▸ **What needs to be done**
Repeat the data verbatim, images excluded.
(Dataset section)
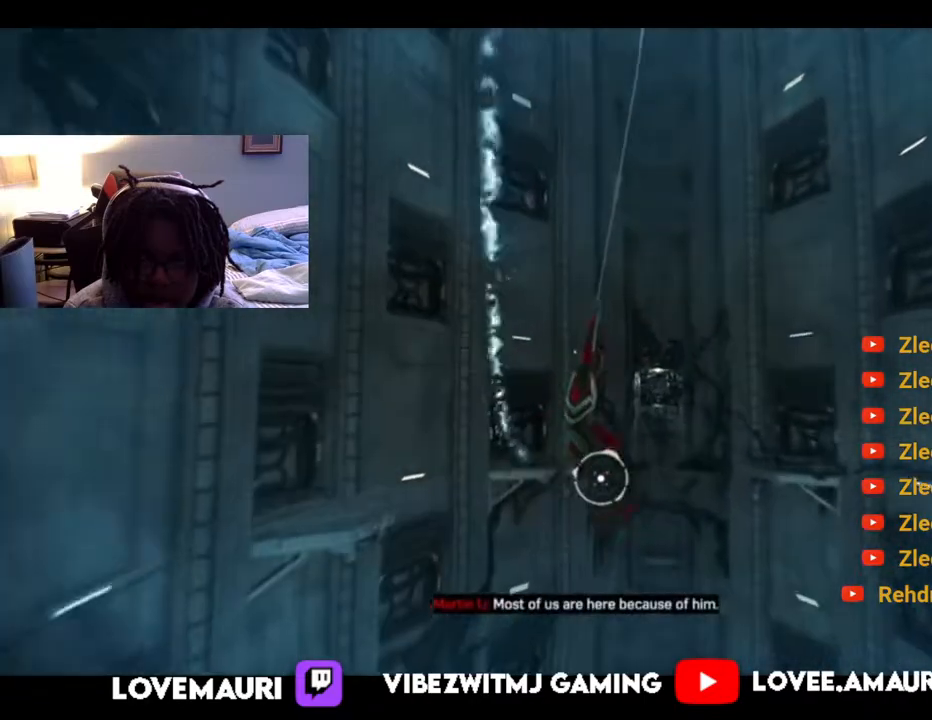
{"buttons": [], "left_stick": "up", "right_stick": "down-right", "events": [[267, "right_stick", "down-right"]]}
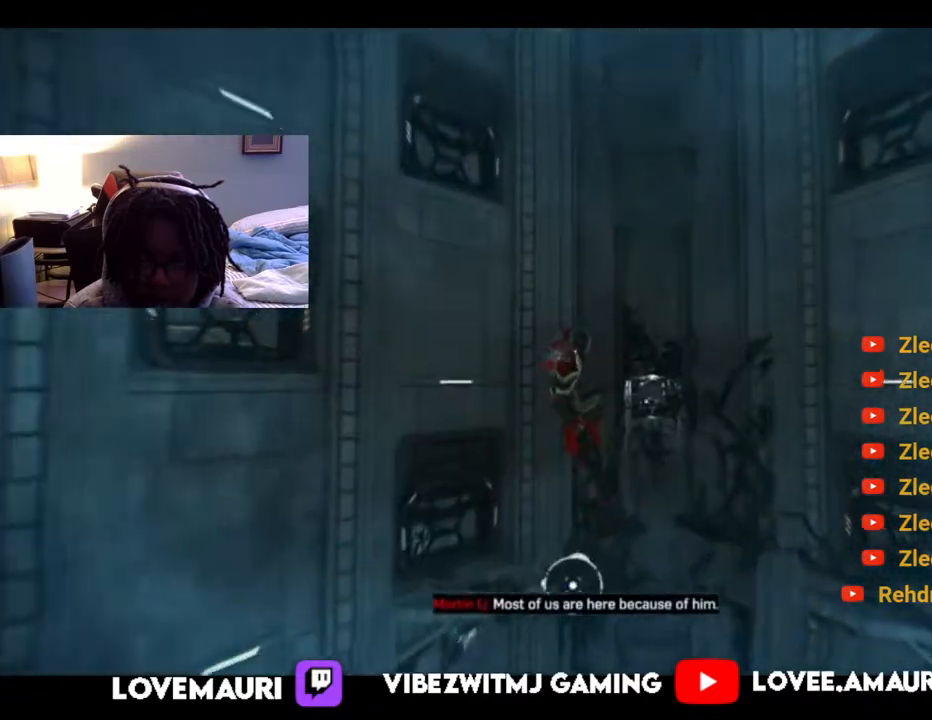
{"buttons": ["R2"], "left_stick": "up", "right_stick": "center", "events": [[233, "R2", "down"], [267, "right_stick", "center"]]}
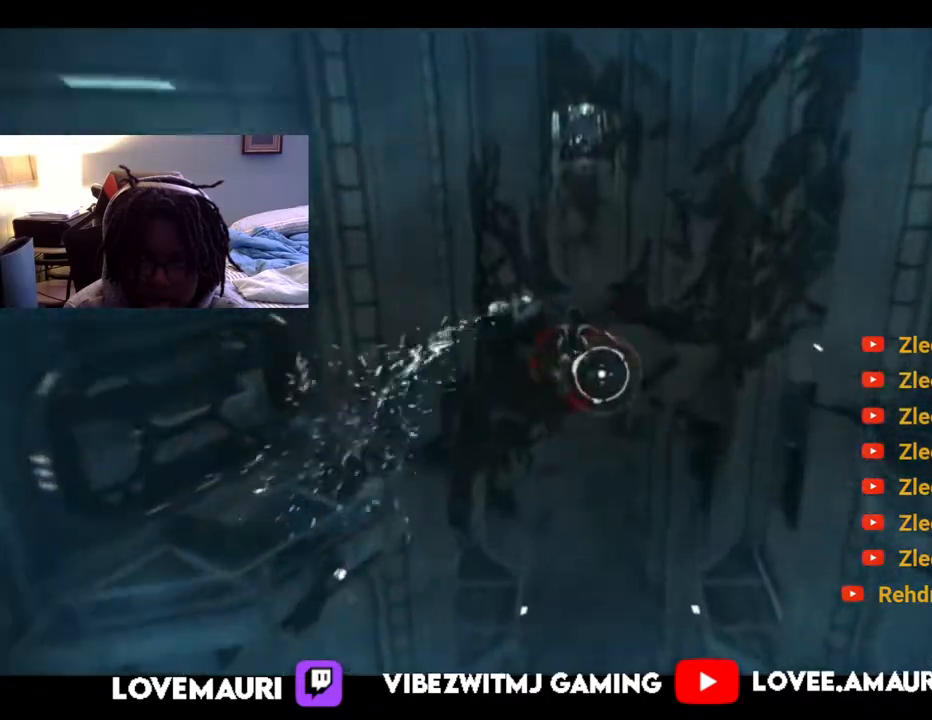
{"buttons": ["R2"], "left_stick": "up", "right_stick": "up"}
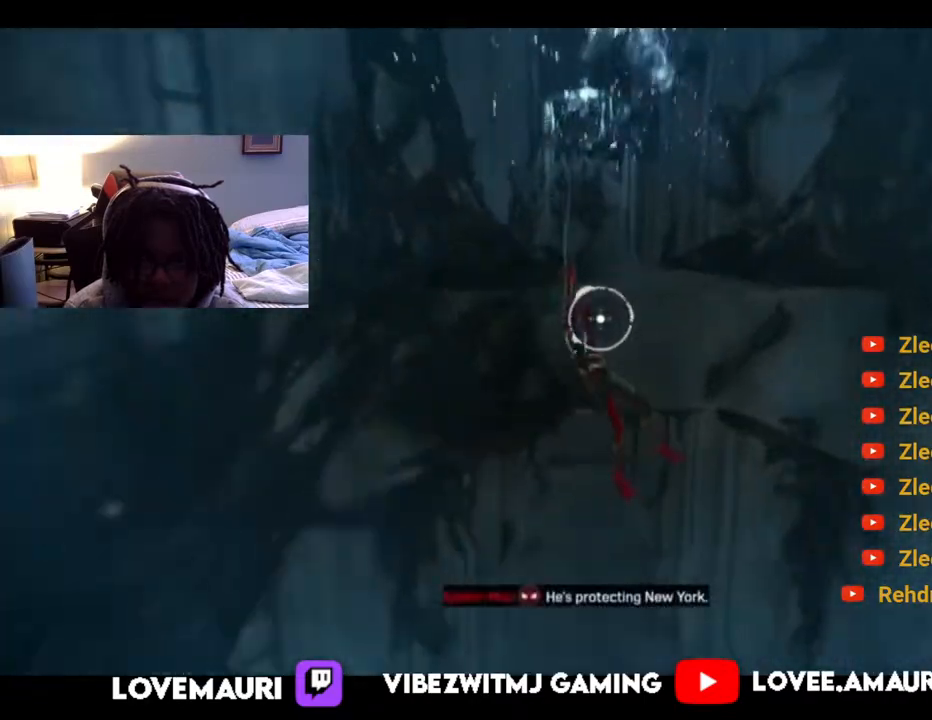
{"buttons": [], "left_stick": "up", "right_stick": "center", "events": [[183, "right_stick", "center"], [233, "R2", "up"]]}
(End Dataset section)
▸ **Result of this task**
{"buttons": [], "left_stick": "up", "right_stick": "down-right", "events": [[267, "right_stick", "down-right"]]}
{"buttons": ["R2"], "left_stick": "up", "right_stick": "center", "events": [[233, "R2", "down"], [267, "right_stick", "center"]]}
{"buttons": ["R2"], "left_stick": "up", "right_stick": "up"}
{"buttons": [], "left_stick": "up", "right_stick": "center", "events": [[183, "right_stick", "center"], [233, "R2", "up"]]}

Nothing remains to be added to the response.